Turan 30 Aralık’ta, tam da Ersoy’un yeniden ifadesinin alındığı gün, Yeni Şafak gazetesinde “Çizgimiz Kalemizdir” başlıklı bir yazı yayınladı. Yazısında AK Partinin “bugün inanç-ahlâk-dava şuuru aksından yeni bir sınamayla karşı karşıya” bulunduğunu söyleyen Turan şunları da yazmış:
• “Garip olan ise bizim olmayan çürük elmalar için “bir dakika, bu bizim değil ki” demekte tereddüt etmemiz. Değerlerimizden gelen ve kabahati önce kendinde aramayı erdem olarak gören anlayışımız, bir noktadan sonra, sürekli olarak kendinden şüphe etme hastalığına ve iletişim körlüğüne dönüşüyor.
• “Ancak meseleye sadece bu pencereden bakıp kendi iç muhasebemizi yapmamak da sorunu halının altına süpürmek olur. Kapımızın önüne bırakılanlar olduğu gibi, maalesef üstümüze yapışan parazitler veya çizgisinde sabit duramayanlar da var elbet.”
İç Temizlik ve Riskleri
Çürük elmalar, kapıya bırakılan Truva atları, üstümüze yapışan parazitler, çizgisinde duramayanlar…. Bunlar İçişleri Bakan Yardımcısı Turan’ın uyuşturucu operasyonu ile kirli çamaşırları ortalığa saçılan, güya muhafazakâr mahalle kökenli kişi ve bağlantılar için kullandığı sıfatlar.
İktidar mahallesinin medya prenslerinden olan Ersoy’un ve etrafında AK Parti iktidarı sayesinde o mevkilere -ve hangi yollardan geçerek- gelebildikleri görülmeye başlayan kişilerin, ilişkilerin durumu sanırım muhafazakâr mahallede şok dalgalarına yol açtı. Ersoy’un ve ela Rümeysa cebeci’nin imamhatipli, Veyis Ateş’in ayrıca İlahiyatçı olması AK Partilileri ayrıca üzmüştür.

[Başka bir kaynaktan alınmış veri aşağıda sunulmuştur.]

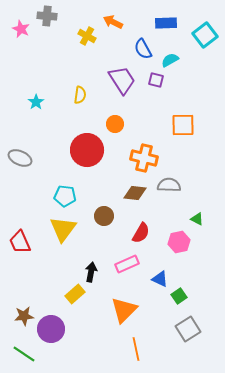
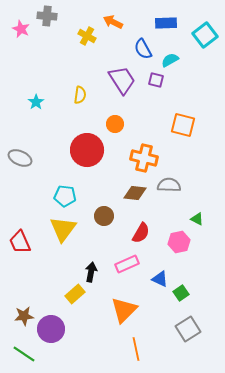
orange square: rotated 15 degrees clockwise
green square: moved 2 px right, 3 px up
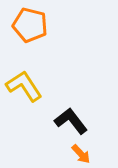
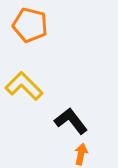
yellow L-shape: rotated 12 degrees counterclockwise
orange arrow: rotated 125 degrees counterclockwise
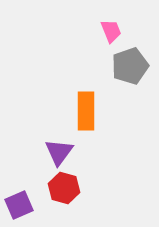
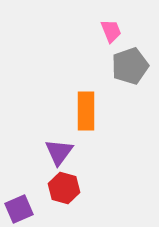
purple square: moved 4 px down
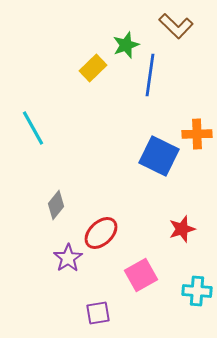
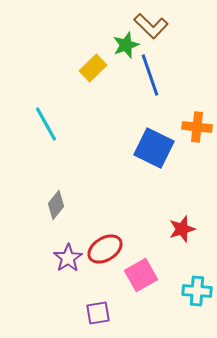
brown L-shape: moved 25 px left
blue line: rotated 27 degrees counterclockwise
cyan line: moved 13 px right, 4 px up
orange cross: moved 7 px up; rotated 8 degrees clockwise
blue square: moved 5 px left, 8 px up
red ellipse: moved 4 px right, 16 px down; rotated 12 degrees clockwise
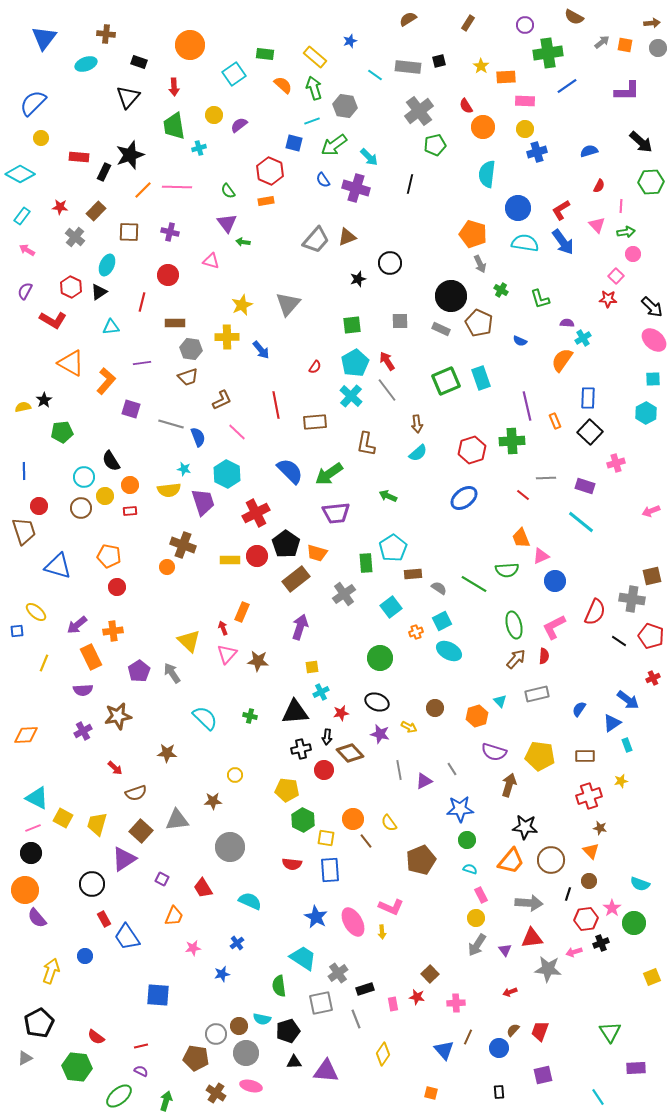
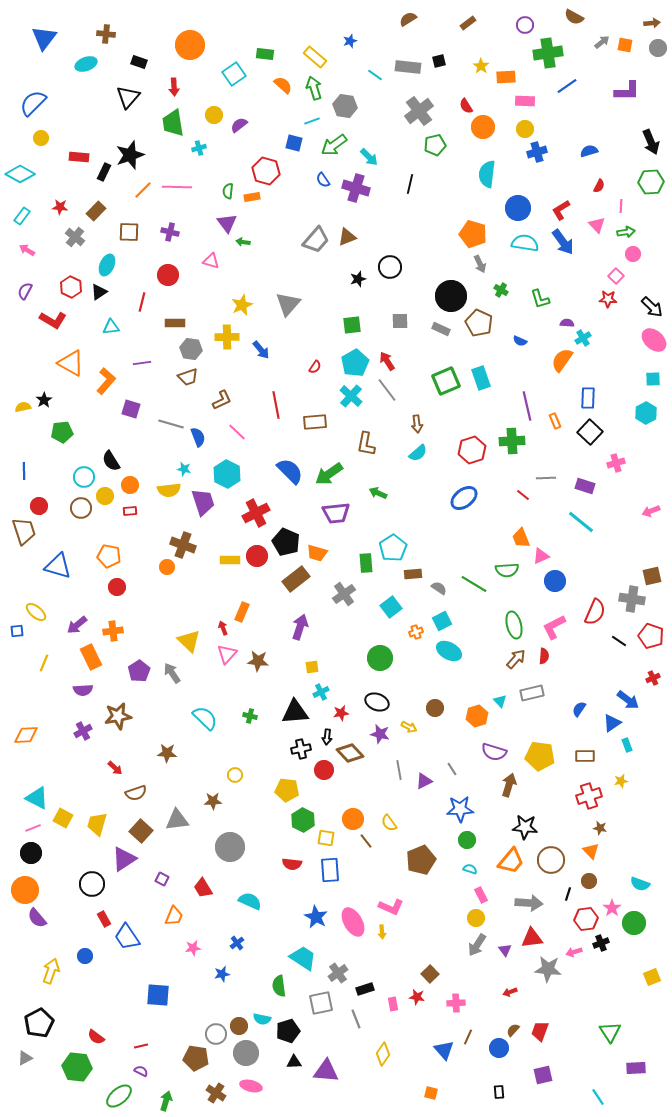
brown rectangle at (468, 23): rotated 21 degrees clockwise
green trapezoid at (174, 126): moved 1 px left, 3 px up
black arrow at (641, 142): moved 10 px right; rotated 25 degrees clockwise
red hexagon at (270, 171): moved 4 px left; rotated 8 degrees counterclockwise
green semicircle at (228, 191): rotated 42 degrees clockwise
orange rectangle at (266, 201): moved 14 px left, 4 px up
black circle at (390, 263): moved 4 px down
green arrow at (388, 496): moved 10 px left, 3 px up
black pentagon at (286, 544): moved 2 px up; rotated 12 degrees counterclockwise
gray rectangle at (537, 694): moved 5 px left, 1 px up
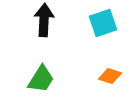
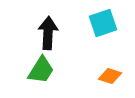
black arrow: moved 4 px right, 13 px down
green trapezoid: moved 9 px up
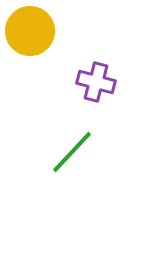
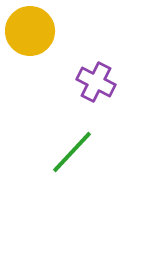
purple cross: rotated 12 degrees clockwise
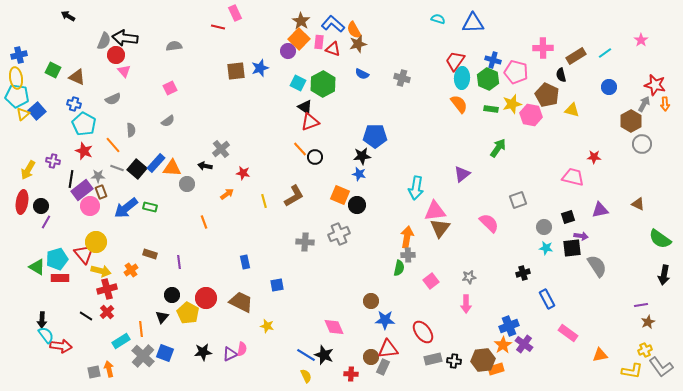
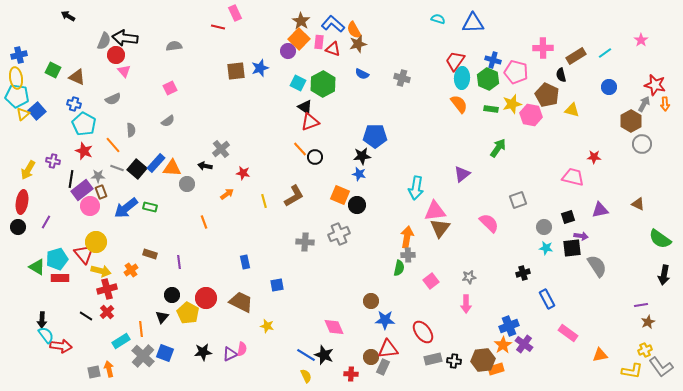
black circle at (41, 206): moved 23 px left, 21 px down
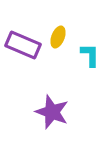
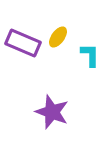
yellow ellipse: rotated 15 degrees clockwise
purple rectangle: moved 2 px up
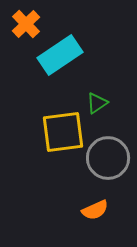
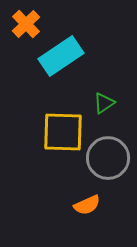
cyan rectangle: moved 1 px right, 1 px down
green triangle: moved 7 px right
yellow square: rotated 9 degrees clockwise
orange semicircle: moved 8 px left, 5 px up
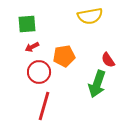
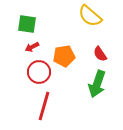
yellow semicircle: rotated 50 degrees clockwise
green square: rotated 12 degrees clockwise
red semicircle: moved 8 px left, 6 px up
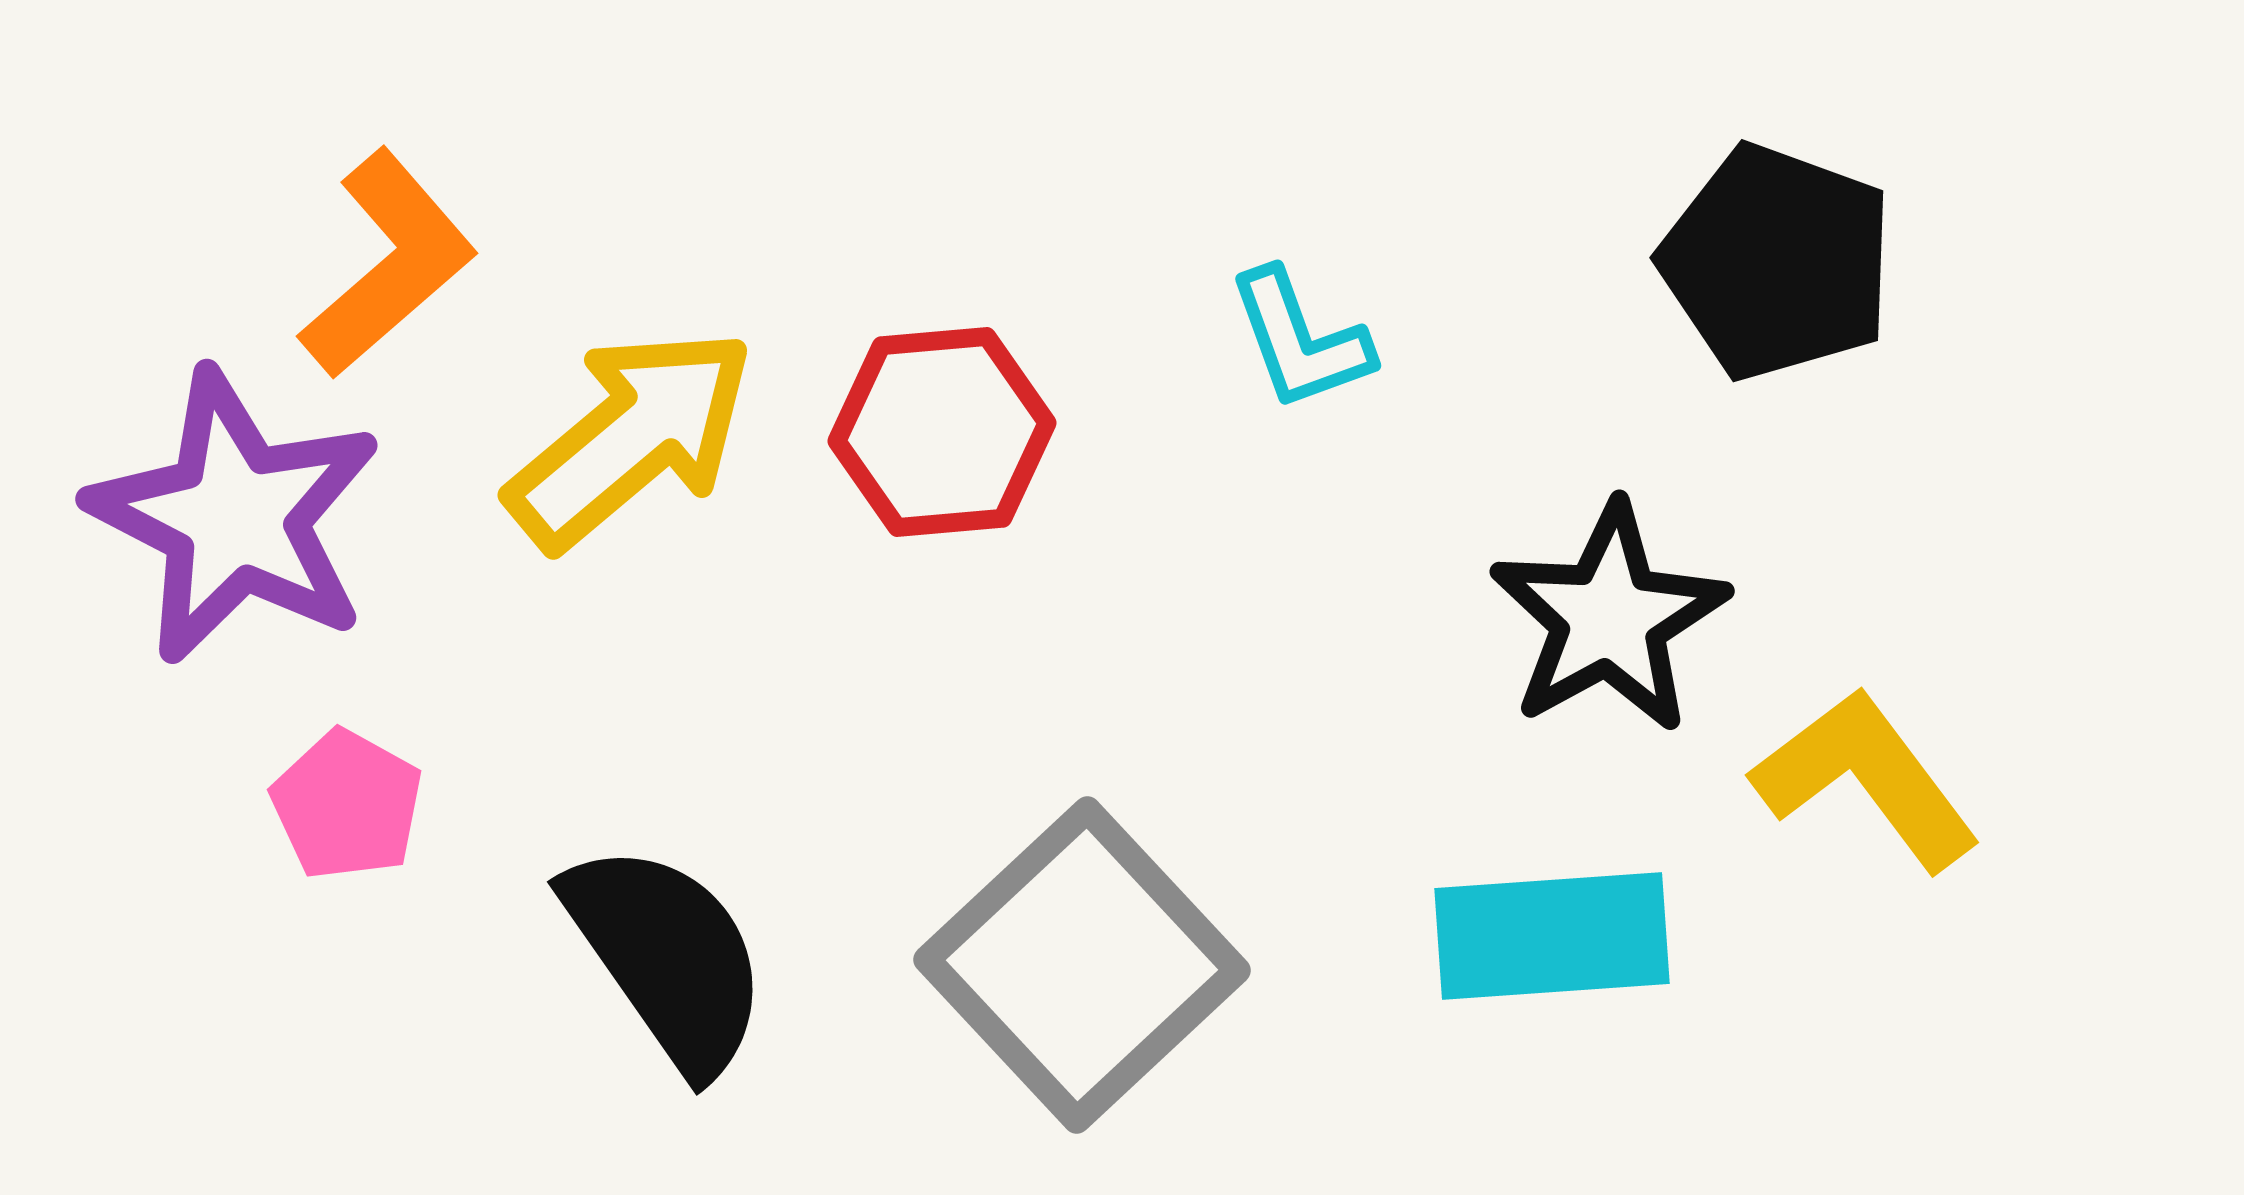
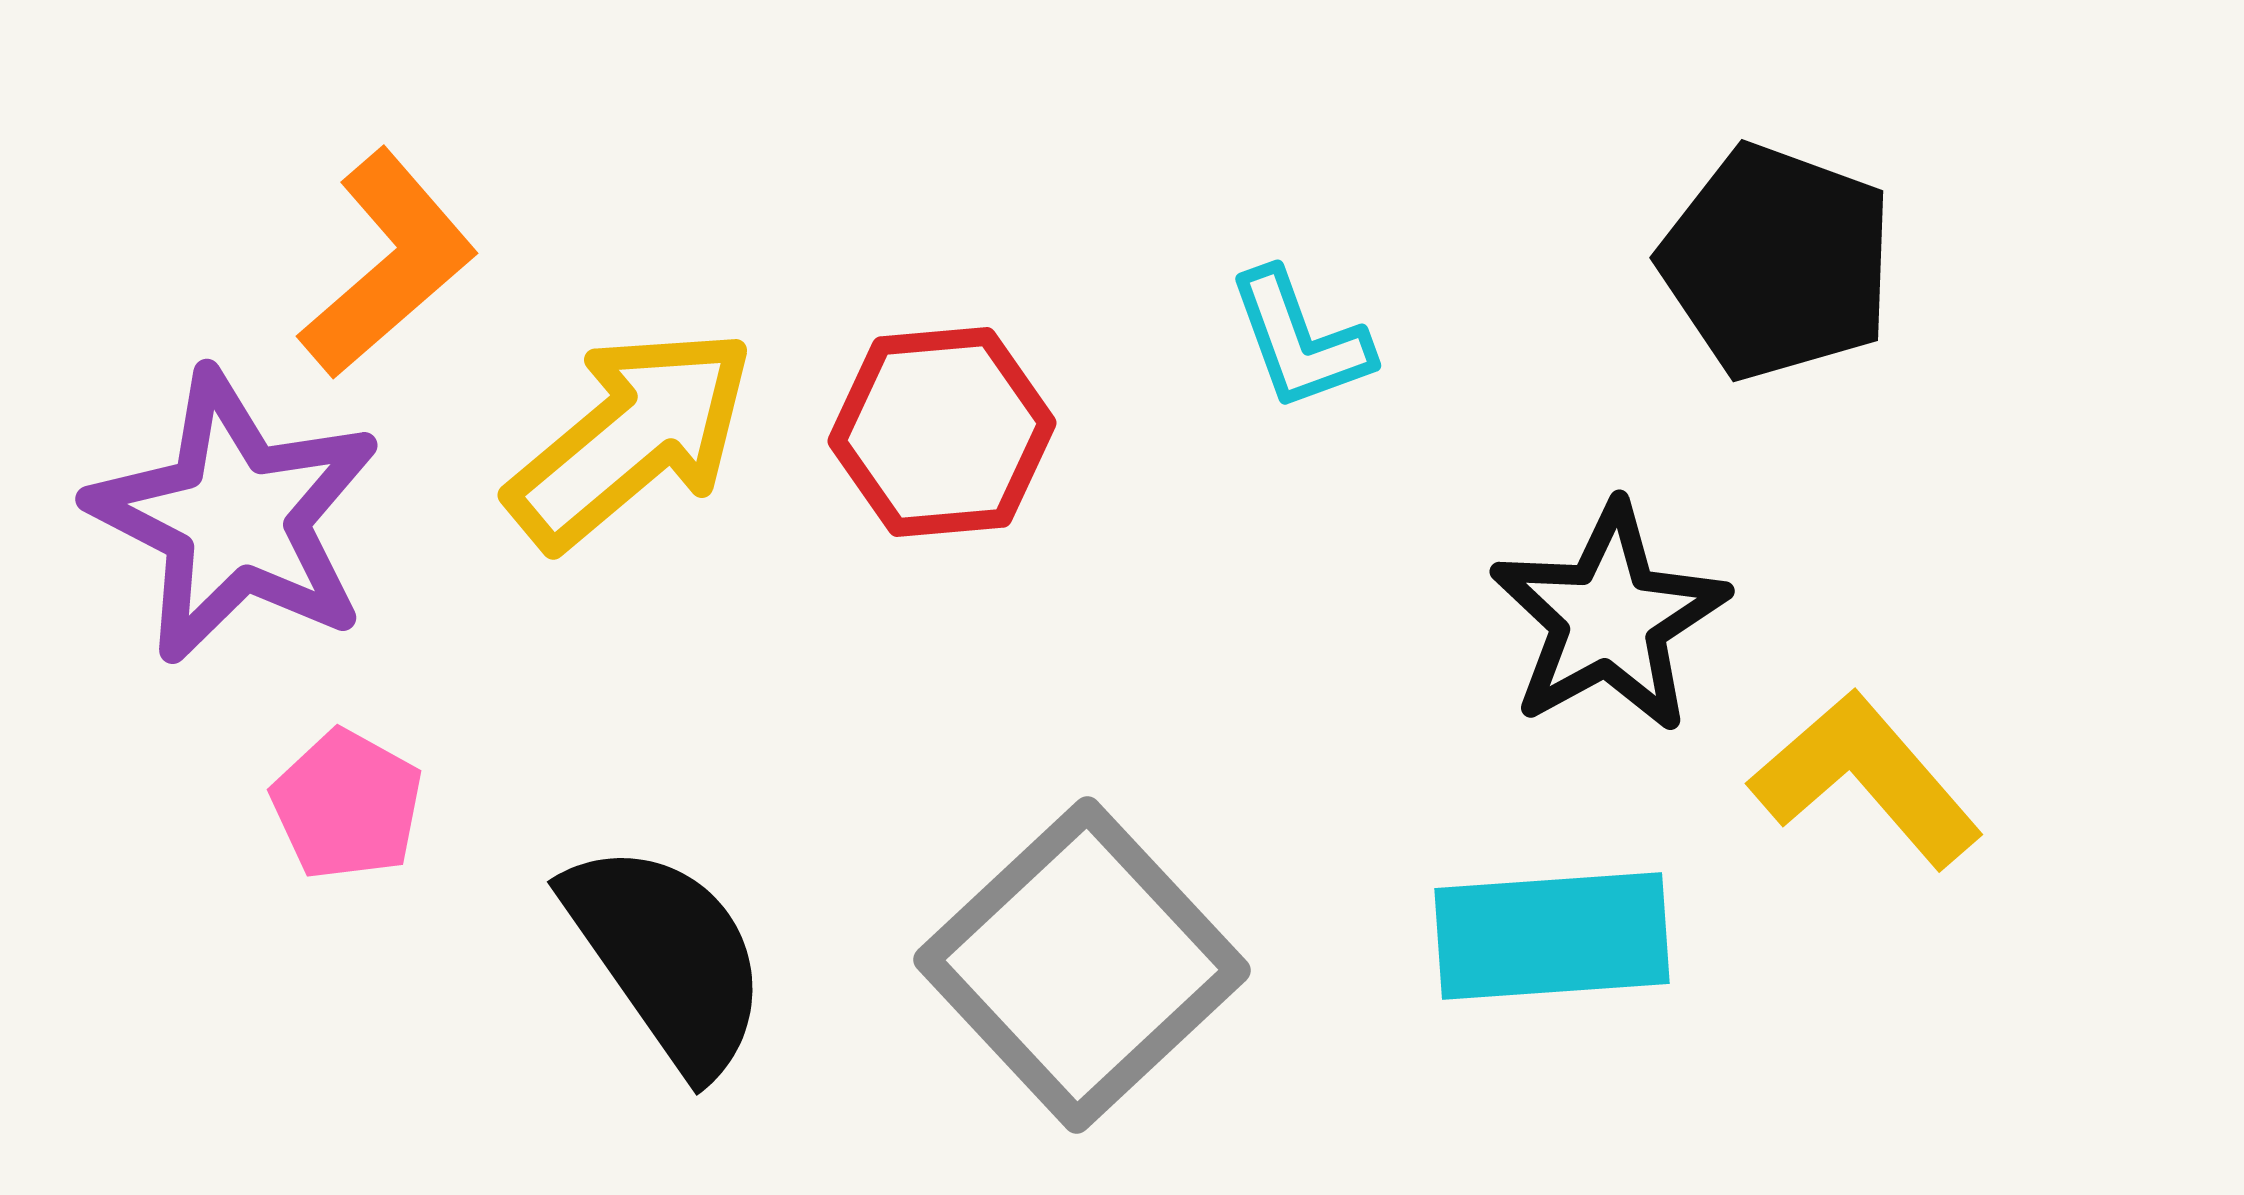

Ama bu işin sadece medya ve eğlence sektörüne meraklı iş dünyasıyla sınırlı kalmayacağı, kalmaması gerektiği de görülüyor.
Ekrem İmamoğlu ve CHP’li belediyeler soruşturmasında sınırları zorlayan, zorlaması için AK Parti ve MHP’den siyasi teşvik gören Gürlek, uyuşturucu, kara para, paraziter ekonomik ve siyasi ilişkiler soruşturması konusunda da sınırları zorlaması için aynı desteği bulabilecek mi?
Eller öyle o kadar kolay temizlenmiyor.